The Court of Appeal has ruled that the broker-agent structure implemented by Mercury Insurance Group, a major provider of personal automobile insurance in California, constitutes an “unfair business practice” under California’s Unfair Competition Law (Business & Professions Code section 17200), and has affirmed a trial court’s order prohibiting Mercury from utilizing ongoing relationships with brokers who have not been formally appointed as agents, and prohibiting those brokers from collecting brokerage commissions in selling Mercury policies to consumers. Central to the decision is the semi-historical distinction between “insurance agents” and “insurance brokers” under California law.
In simplest terms, an insurance “agent” works for and represents an insurer, and has the authority to act on behalf of and to bind the insurance company. To be an “agent,” it is necessary to (1) be licensed by the Department of Insurance, and (2) have a formal “appointment” filed with the Department by the insurer for which the agent is a representative. An insurance “broker” does not act on behalf of the insurance company; instead, a broker acts on behalf of the prospective insurance buyer and is hired to seek out and obtain the coverage the buyer needs or wants. A “broker” is licensed by the Department, but does not have an appointment from any particular insurer. While an agent will generally be paid for his/her services by the insurer he/she represents, a broker is compensated by the insurance buyer, through fees or commissions. In some limited cases -- the physical delivery of policies to the insured, and the acceptance of premium payments for transmission to the insurer -- California’s Insurance Code provides that a broker may also act as an agent.
Mercury has a large number of insurance sellers who have more or less permanent and ongoing ties to the company. Prior to 1989, all of them were formally appointed as agents. In 1989, however, Mercury terminated the appointments of 700 out of 800 agents, declaring them instead to be “brokers.”

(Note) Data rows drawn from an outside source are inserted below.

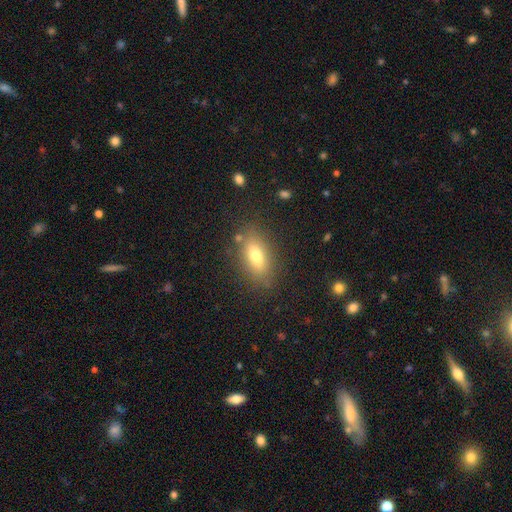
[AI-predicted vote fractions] A smooth galaxy with no disk features (72%) that is in between round and cigar-shaped (81%). Merging: none (82%).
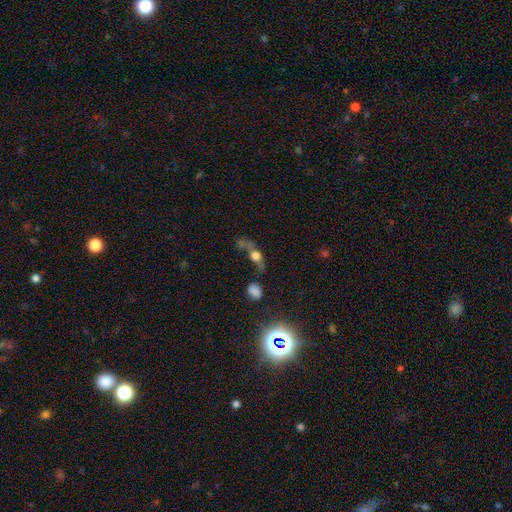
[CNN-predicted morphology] A smooth galaxy with no disk features (46%). Merging: none (32%).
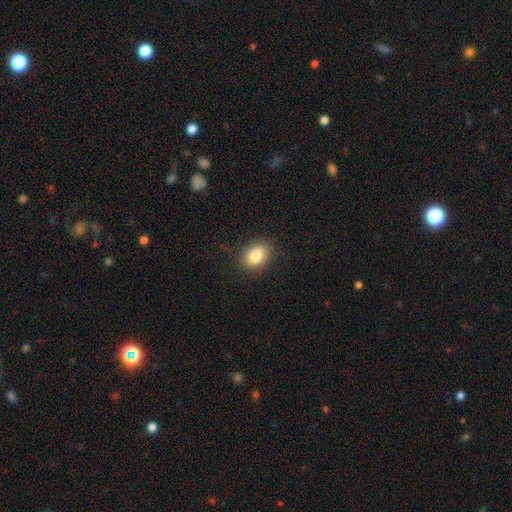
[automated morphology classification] smooth 83%, star or artifact 9%, featured or disk 8%. Down the decision tree: how rounded — in between (65%); merging — none (85%).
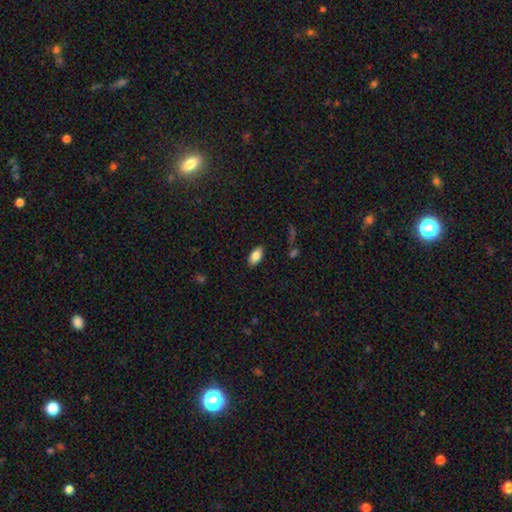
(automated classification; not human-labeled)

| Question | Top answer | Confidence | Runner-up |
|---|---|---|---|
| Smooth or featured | smooth | 85% | featured or disk (8%) |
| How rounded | in between | 93% | cigar-shaped (4%) |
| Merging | none | 87% | minor disturbance (9%) |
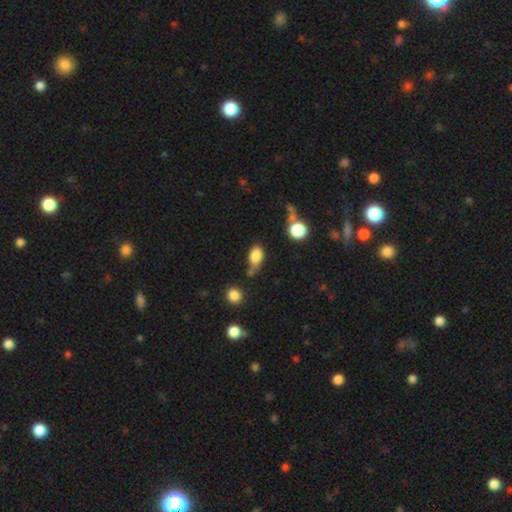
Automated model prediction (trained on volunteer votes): This appears to be a smooth galaxy with no disk features (82%) that is in between round and cigar-shaped (82%). Merging: none (46%).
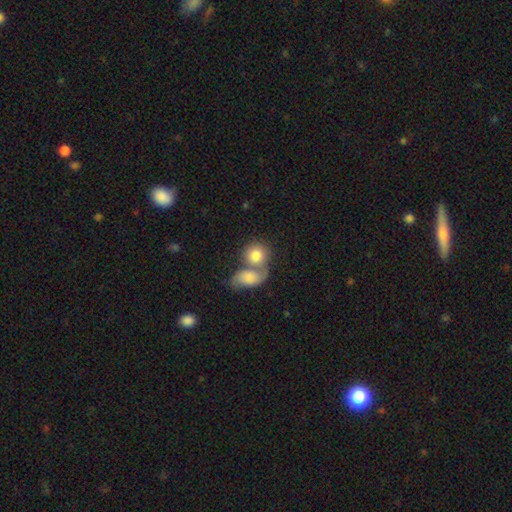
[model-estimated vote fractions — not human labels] smooth_or_featured: smooth (p=0.78) [alt: featured or disk p=0.15]
how_rounded: round (p=0.63) [alt: in between p=0.35]
merging: merger (p=0.62) [alt: none p=0.26]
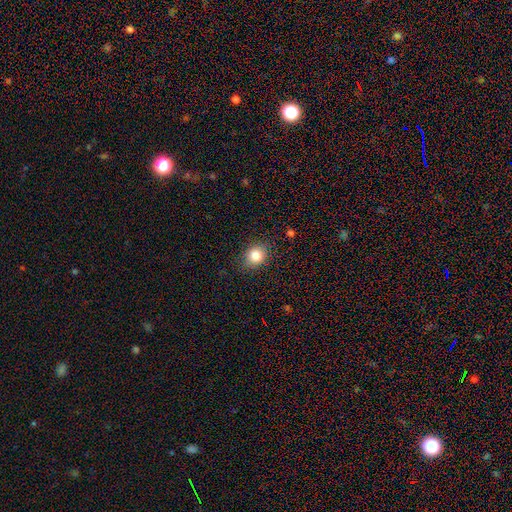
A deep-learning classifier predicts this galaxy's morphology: type=smooth (83%); roundness=round (68%); merging=none (83%).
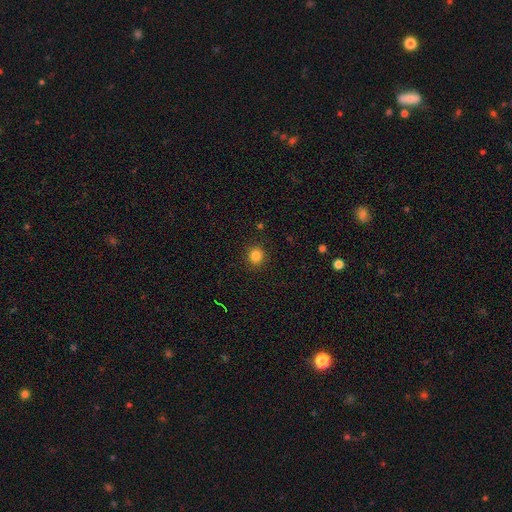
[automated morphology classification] A smooth galaxy with no disk features (84%) that is round (90%). Merging: none (90%).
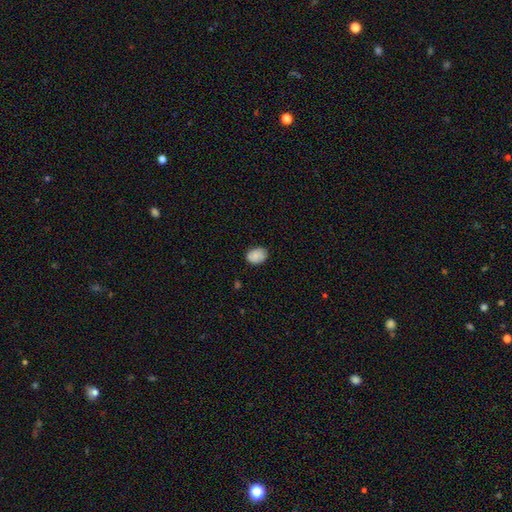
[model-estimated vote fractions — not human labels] Morphology: type=smooth (83%); roundness=in between (70%); merging=none (78%).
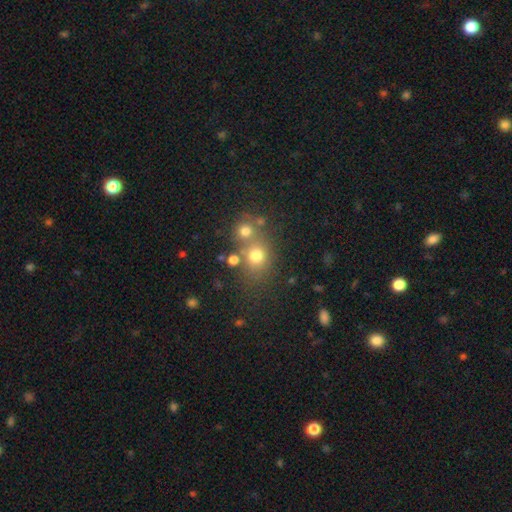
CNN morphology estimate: A smooth galaxy with no disk features (71%) that is round (73%).

Vote fractions:
- Smooth or featured? smooth: 71% / star or artifact: 18% / featured or disk: 11%
- How rounded? round: 73% / in between: 26% / cigar-shaped: 1%
- Merging? none: 55% / merger: 29% / minor disturbance: 10% / major disturbance: 5%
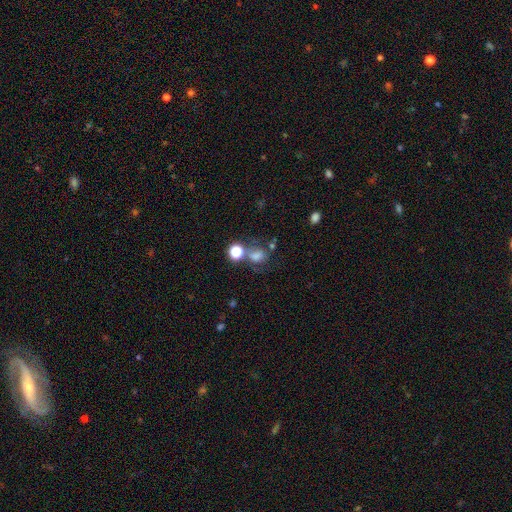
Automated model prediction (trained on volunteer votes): Q: Smooth or featured?
A: smooth (53%); runner-up: star or artifact (30%)
Q: How rounded?
A: round (61%); runner-up: in between (37%)
Q: Merging?
A: none (52%); runner-up: merger (23%)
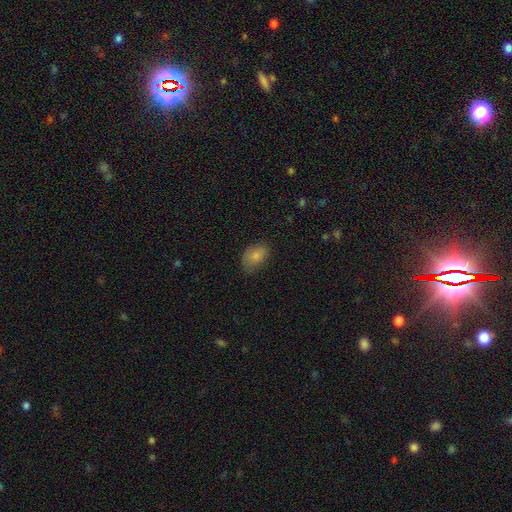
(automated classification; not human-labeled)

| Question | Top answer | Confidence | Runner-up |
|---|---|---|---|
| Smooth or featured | smooth | 83% | featured or disk (9%) |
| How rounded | in between | 86% | round (12%) |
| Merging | none | 65% | minor disturbance (27%) |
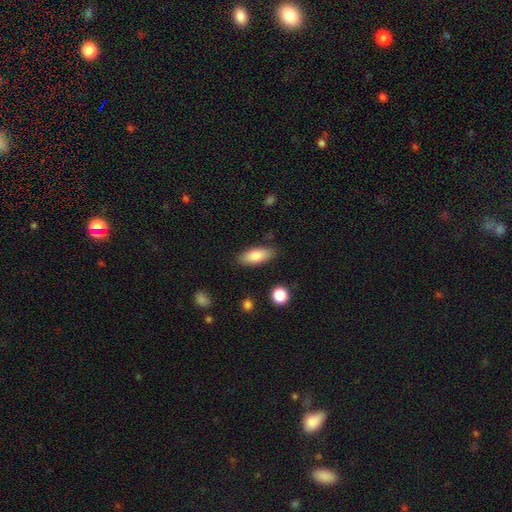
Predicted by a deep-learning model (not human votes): Smooth or featured? Predicted: smooth (p=0.83). How rounded? Predicted: in between (p=0.78). Merging? Predicted: none (p=0.84).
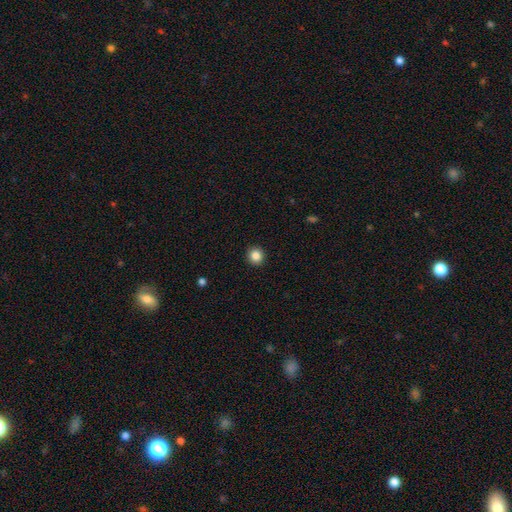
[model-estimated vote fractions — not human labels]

In general, the change in title did not alter the ability or authority to bind Mercury, but it did allow the former agents to charge brokerage fees. Policies sold by brokers or appointed agents used the same application forms, rating guidelines, and underwriting guidelines, all of which were provided by Mercury. Both brokers and appointed agents advertise that they “represent” Mercury. Mercury subjects agents and brokers to the same amount of training and supervision. Mercury does not object to brokers charging brokerage fees (in addition to policy premiums), but it will discipline appointed agents who attempt to charge such fees. In its comparative rate advertising, Mercury does not advise that brokerage fees may be added to the advertised cost of insurance. This practice may provide a competitive advantage to Mercury, which “is aware of, and concerned about, misleading the public with its comparative rate print advertisements,” but it “has not established any system to discover or monitor . . . and has no way of knowing” whether brokerage fees are being assessed. Mercury submits its insurance rates and premiums—but not the brokerage fees—to the California Department of Insurance for approval.
The Court of Appeal, after a lengthy analysis of the relevant statutory and regulatory scheme, affirms the trial court’s decision to issue an injunction prohibiting Mercury from using brokers not appointed as the company’s agents and prohibiting those broker-agents from charging brokerage fees, even though there was no evidence to show that any portion of the brokers’ fees is passed along to Mercury. While the Court acknowledges that certain regulations of the Department of Insurance arguably justify Mercury’s practices, it emphasizes that only a statute, not an administrative regulation, will create a “safe harbor” from liability under the Unfair Competition Law. The Court also affirmed the trial court’s award of attorneys’ fees to the plaintiff of nearly $1.2 million.
In addition to the “safe harbor” issue, this is another case illustrating one of the criticisms most frequently leveled at California’s “Unfair Competition Law,” Business & Professions Code section 17200. As the court describes it:
Mercury makes a point of opening its brief with comments that plaintiff never purchased a policy from Mercury and is therefore utterly “disinterested” in the controversy he began. It is well established, however, that a personal stake is not required for standing to prosecute an unfair competition law suit on behalf of others….
This and other aspects of the case may draw comment from the weblog that specializes in section 17200 issues, The UCL Practitioner. [UPDATE: As predicted, interested readers will find that discussion here.]
The decision in Krumme v. Mercury Insurance Company (Oct. 29, 2004), Case No. A103046, can be accessed at these links in PDF and Word formats. [Note: The links will expire in approximately 120 days; the opinion should still be accessible thereafter by substituting "archive" for "documents" in the URL.]
[Personal note: Coincidentally, I was present when this case was argued before the Court of Appeal in San Francisco. (I represented the appellant in an unrelated matter that was also on the court’s calendar that morning. The court has not yet ruled in my case, which may or may not result in a published opinion.) Mercury’s counsel did a sterling job, in my view, of presenting his client’s case, and the issue determined here is clearly of significant importance to that company. I would not be at all surprised if Mercury petitions the California Supreme Court to take up the issue. I will report further if the case moves on from this point.]